NYS Ranked in Top 10 for Health
January 2018

  • Congratulations to New York State for being ranked in the Top 10 states for improving their health. The hard work of our hospitals and health systems have contributed to this Top 10 ranking through their efforts in working on New York State’s Prevention Agenda.
  • The social determinants of health are an increasing focus of hospitals and healthcare systems as they continue work to improve health outcomes in their communities. Social factors such as income, education, and food security can determine health status, health needs, and health outcomes.
  • Genomic medicine is increasingly being used in patient care. Cancer screening and treatment, and rare diseases are some of the areas in which genomics has been transformational. Some experts say that hospitals should consider genomic medicine as they plan to strategize for the future.

Hacking Into Healthcare Data Affects Millions of Americans
December 2017

  • According to data reported to the Office of Civil Rights at the Department of Health and Human Services, hacking or information technology-related incidents in healthcare compromised the records of 111 million Americans.
  • Did you know that most hospitals in New York State have chosen to focus their Prevention Agenda efforts on preventing chronic disease and substance abuse, and addressing mental health issues? The Prevention Agenda is a state initiative designed to get hospitals to focus on prevention to make New York State the healthiest state in the nation. If you are unaware of your hospital or health system’s Prevention Agenda efforts, please ask for an update at one of your upcoming board meetings.
  • As hospitals and organizations mature, effective boards update how their members are selected-moving away from informal, relationship-based board formation to a more intentional, competency-based process.
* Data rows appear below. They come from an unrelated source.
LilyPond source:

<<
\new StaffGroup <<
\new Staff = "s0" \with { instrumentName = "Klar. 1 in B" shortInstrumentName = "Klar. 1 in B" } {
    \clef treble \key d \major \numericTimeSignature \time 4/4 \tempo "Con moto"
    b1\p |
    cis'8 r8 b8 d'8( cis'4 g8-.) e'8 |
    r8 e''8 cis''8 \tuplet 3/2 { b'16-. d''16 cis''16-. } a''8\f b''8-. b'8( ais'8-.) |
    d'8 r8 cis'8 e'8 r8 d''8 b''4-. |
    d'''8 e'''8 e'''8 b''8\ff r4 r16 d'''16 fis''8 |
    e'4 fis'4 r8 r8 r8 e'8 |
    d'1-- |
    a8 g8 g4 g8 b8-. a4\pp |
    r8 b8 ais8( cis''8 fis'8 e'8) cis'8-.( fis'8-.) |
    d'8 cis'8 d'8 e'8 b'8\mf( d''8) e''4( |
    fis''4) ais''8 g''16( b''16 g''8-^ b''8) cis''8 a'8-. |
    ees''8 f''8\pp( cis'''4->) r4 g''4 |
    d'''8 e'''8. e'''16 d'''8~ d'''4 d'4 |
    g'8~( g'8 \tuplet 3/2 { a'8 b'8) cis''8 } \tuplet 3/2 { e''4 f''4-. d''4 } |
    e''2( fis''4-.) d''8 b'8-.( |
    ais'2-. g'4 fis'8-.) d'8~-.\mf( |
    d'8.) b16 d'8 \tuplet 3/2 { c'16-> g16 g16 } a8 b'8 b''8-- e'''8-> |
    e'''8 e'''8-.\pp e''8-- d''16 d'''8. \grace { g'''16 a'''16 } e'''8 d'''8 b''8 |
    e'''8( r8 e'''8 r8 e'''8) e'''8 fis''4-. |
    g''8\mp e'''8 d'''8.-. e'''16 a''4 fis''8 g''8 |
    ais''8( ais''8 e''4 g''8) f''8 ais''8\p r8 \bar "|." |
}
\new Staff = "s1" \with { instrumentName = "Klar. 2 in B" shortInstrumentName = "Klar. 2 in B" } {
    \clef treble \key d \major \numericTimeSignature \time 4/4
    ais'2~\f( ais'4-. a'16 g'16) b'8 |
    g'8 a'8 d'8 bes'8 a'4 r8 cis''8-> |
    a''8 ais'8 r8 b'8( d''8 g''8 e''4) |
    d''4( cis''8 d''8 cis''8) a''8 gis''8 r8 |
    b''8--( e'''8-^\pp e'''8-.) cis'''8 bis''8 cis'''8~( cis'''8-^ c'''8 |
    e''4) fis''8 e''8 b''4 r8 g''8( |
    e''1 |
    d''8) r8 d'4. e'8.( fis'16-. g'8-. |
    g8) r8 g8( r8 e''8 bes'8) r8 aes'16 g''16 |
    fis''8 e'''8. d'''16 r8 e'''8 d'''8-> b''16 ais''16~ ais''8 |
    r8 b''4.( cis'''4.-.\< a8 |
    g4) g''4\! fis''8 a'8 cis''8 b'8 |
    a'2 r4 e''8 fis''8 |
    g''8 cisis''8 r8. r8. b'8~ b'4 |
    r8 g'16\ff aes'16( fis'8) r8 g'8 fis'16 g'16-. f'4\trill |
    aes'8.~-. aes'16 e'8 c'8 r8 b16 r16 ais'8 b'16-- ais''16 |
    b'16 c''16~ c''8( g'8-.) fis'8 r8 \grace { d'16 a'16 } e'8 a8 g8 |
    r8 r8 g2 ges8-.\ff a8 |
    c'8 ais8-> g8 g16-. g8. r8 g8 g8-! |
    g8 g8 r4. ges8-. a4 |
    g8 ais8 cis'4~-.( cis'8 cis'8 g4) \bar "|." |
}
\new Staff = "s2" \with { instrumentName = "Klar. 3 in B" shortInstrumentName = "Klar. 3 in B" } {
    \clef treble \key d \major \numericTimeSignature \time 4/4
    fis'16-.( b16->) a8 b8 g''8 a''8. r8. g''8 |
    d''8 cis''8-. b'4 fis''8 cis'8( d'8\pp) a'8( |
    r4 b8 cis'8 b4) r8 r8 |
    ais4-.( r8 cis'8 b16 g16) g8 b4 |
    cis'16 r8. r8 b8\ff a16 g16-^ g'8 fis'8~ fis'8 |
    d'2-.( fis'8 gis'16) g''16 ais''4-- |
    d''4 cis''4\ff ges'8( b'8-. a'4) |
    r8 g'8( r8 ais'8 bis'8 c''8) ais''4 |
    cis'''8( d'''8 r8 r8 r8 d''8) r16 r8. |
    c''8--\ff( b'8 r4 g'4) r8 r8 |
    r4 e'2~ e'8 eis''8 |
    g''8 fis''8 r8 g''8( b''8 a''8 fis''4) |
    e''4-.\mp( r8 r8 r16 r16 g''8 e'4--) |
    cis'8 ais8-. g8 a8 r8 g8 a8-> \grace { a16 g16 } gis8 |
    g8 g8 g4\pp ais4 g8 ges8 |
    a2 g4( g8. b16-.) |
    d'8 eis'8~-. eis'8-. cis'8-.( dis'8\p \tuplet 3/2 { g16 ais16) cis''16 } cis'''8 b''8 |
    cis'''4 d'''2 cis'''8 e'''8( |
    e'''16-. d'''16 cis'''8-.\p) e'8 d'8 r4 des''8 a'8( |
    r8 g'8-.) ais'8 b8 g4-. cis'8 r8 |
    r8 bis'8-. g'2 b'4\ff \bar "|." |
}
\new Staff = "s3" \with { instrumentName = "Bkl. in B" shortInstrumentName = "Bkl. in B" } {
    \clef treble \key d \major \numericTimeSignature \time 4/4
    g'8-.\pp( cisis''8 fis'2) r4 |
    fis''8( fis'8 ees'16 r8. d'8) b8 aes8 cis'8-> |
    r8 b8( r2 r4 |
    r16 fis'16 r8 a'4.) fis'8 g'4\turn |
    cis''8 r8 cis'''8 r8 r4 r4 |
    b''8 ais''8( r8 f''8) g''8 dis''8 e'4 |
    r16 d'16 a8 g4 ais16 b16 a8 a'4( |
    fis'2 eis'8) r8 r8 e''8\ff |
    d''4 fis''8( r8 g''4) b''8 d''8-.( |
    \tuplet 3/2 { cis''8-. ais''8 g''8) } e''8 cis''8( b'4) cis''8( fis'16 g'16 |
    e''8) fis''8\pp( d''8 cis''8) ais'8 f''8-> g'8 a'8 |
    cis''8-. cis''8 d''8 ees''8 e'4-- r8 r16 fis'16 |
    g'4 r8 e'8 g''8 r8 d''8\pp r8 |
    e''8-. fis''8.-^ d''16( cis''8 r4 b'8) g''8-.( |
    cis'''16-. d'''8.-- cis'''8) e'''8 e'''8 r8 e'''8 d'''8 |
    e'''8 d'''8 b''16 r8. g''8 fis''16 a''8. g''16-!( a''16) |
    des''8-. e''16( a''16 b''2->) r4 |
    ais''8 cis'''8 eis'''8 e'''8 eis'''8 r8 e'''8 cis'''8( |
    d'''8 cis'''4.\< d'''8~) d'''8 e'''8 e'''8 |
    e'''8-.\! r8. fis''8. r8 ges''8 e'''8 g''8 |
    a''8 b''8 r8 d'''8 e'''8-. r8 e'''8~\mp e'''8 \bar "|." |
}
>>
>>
Patients Want to Be More Involved in their Care
November 2017

  • About 70% of patients say they have become more engaged in their healthcare. By 2021, 99% of hospital executives think it is at least somewhat likely that their patients will demand a greater role in planning their own treatment.
  • According to the American Hospital Association’s Institute for Diversity in Health Management, although minorities represent 32% of patients in hospitals, they represent only 14% of hospital board members. HTNYS will unveil a new online resource in the first quarter of 2018 to assist boards with strategies and tactics on board diversification.
  • As the size, scope, and scale of healthcare systems grow, so does the complexity of effective system governance. Hospitals and health systems should look at competency-based board composition when recruiting new board members.

Ask These Disruptive Leadership Questions
October 2017

  • As hospitals and health systems grow increasingly complex, they are creating dedicated leadership staff for their boards. These positions include: manager, director, and chief governance officer. Texas Health Resources, a 24-hospital system, is using a chief governance officer to oversee its governing board functions.
  • By 2020, mental health and substance abuse disorders are projected to surpass all physical diseases as a major cause of disability worldwide.
  • According to a presentation for HTNYS by governance expert Jamie Orlikoff, boards should begin to ask key disruptive leadership questions as they govern through rapid change and complex challenges:
    • How can we save money for our patients?
    • How can we provide value based on how patients define value?
    • How can we give patients a better experience, and safer care?
    • How can we achieve the above and still stay in business?